1990 U.S. Census LOOKUP

Mining a Mountain of Data

Deane W. Merrill
Nathan G. Parker
Harvard H. Holmes
Lawrence Berkeley National Laboratory
University of California
Berkeley CA 94720
[dwmerrill, ngparker, hhholmes]@lbl.gov

Chris Stuber
Valerie J. Gregg
U.S. Bureau of the Census
Washington DC 20233
[chris.stuber, vgregg]@census.gov

D-Lib Magazine, March 1996

ISSN 1082-9873


For those of us who are parents, it is rare and gratifying to be able to pull off a stunt that our children actually think is clever and useful. All the more so if we are engaged in intellectual research far removed from our children's interests. One of us (DM) recently had such an experience.

My daughter grew up in Holland (her mother and I were divorced when she was three). She recently arrived in the United States with her Chilean fiance, seeking a life style far from big cities - but with a racially diverse and youthful population, cheap land, and good job opportunities. She had a good atlas, maps from the AAA, and Chamber of Commerce brochures.
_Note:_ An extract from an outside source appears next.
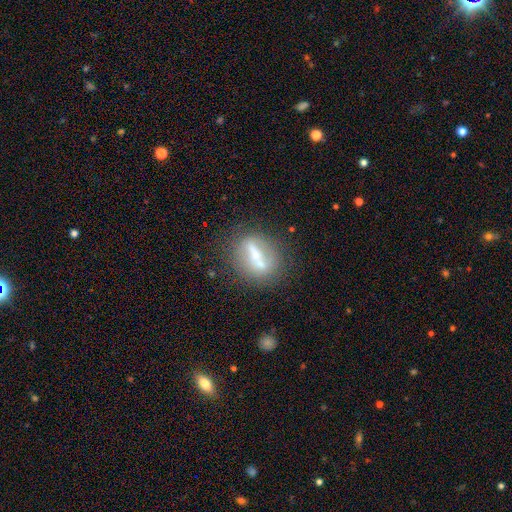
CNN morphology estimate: A featured or disk galaxy (54%). Merging: none (65%).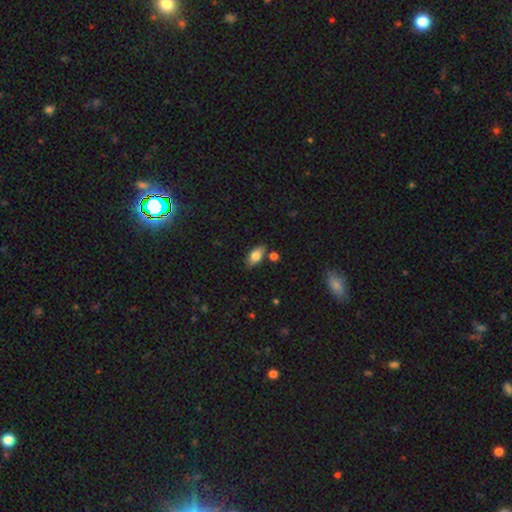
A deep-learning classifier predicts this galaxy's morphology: smooth_or_featured: smooth (p=0.78) [alt: featured or disk p=0.14]
how_rounded: in between (p=0.89) [alt: cigar-shaped p=0.07]
merging: none (p=0.79) [alt: minor disturbance p=0.13]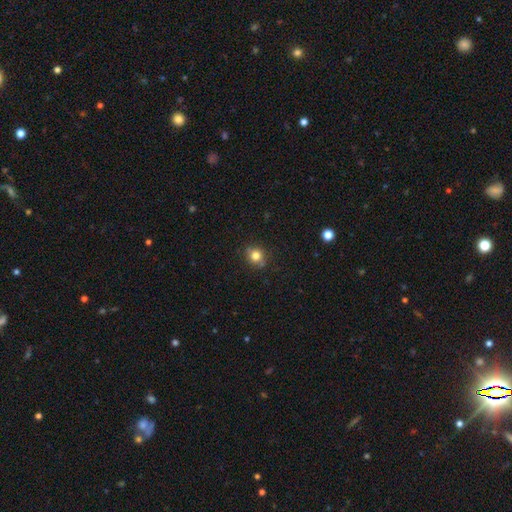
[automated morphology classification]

From the Web, she had gotten information from local governments and commercial organizations. She and her fiance were ready to check out places firsthand, but they could not afford a lengthy Odyssey; they needed to quickly find a good place to live and work.

The day before their departure, she asked me for help. "We know the general area we want, but we don't know what route to take. The Web pages only talk about the tourist attractions and fabulous hotels where we can stay for $100 a night. Every brochure shows gorgeous scenery and smiling people saying their own city is the best place in the universe. The atlas tells me about total population and climate but nothing else."

I told her about 1990 U.S. Census LOOKUP. "I'm sorry I can't help you today, but you can figure it out yourself. Go to the LOOKUP home page at http://cedr.lbl.gov/cdrom/doc/lookup_doc.html. Summary Tape Files (STF) 3A and 1A have the data you need. Choose a state and then a few towns (places), using your atlas as a guide. Get the tables about age, race, and (Hispanic) ethnicity. LOOKUP can't tell you about current land values or salaries, but you can get a general idea from housing values and median rents in 1990, and from education and occupation."

I arrived home that evening too late to help her, but I was gratified to find pages of printouts that she had gleaned from LOOKUP. Penciled on the map was a route through the most interesting towns. The next morning, she and her fiance were on their way.

The preceding story, though simplified for brevity, is true. With no more than a Web browser and the guidelines I gave my daughter, one can negotiate LOOKUP and obtain similar information for any region of the United States.

Data in LOOKUP

Other excellent Web-based tools exist ( [Gazetteer], [Datamap], [ORST] ) which provide simple access to profiles of selected data. Compared with those tools, LOOKUP is more difficult to use, but for good reason: only LOOKUP provides access to nationwide U.S. Census data below the county level. The data are derived from 86 CD-ROMs (about 43 gigabytes) which can be purchased from the U.S. Bureau of the Census. LOOKUP provides Web access to almost two billion numeric data values, as described in Table 1 .

An example

In detail, we illustrate the use of LOOKUP to obtain racial characteristics and median family income for the Census tracts of a small rural county (Trinity County, California). Such information might interest, for example, persons involved in political redistricting, or commercial marketing activities, or real estate sales, or demographic research.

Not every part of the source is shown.